- Task goal:
Would you write out the entries below word for word, omitting the pictures?

Items listed in a dataset:
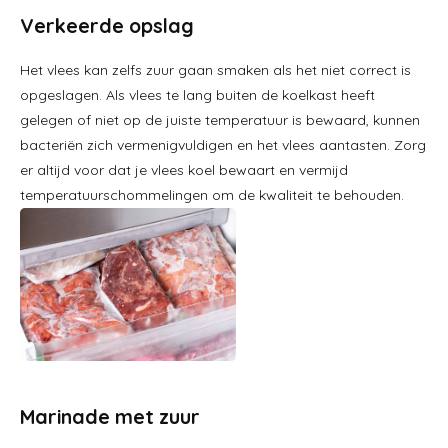
Verkeerde opslag
Het vlees kan zelfs zuur gaan smaken als het niet correct is
opgeslagen. Als vlees te lang buiten de koelkast heeft
gelegen of niet op de juiste temperatuur is bewaard, kunnen
bacteriën zich vermenigvuldigen en het vlees aantasten. Zorg
er altijd voor dat je vlees koel bewaart en vermijd
temperatuurschommelingen om de kwaliteit te behouden.
Marinade met zuur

- Task output:
Verkeerde opslag
Het vlees kan zelfs zuur gaan smaken als het niet correct is
opgeslagen. Als vlees te lang buiten de koelkast heeft
gelegen of niet op de juiste temperatuur is bewaard, kunnen
bacteriën zich vermenigvuldigen en het vlees aantasten. Zorg
er altijd voor dat je vlees koel bewaart en vermijd
temperatuurschommelingen om de kwaliteit te behouden.
Marinade met zuur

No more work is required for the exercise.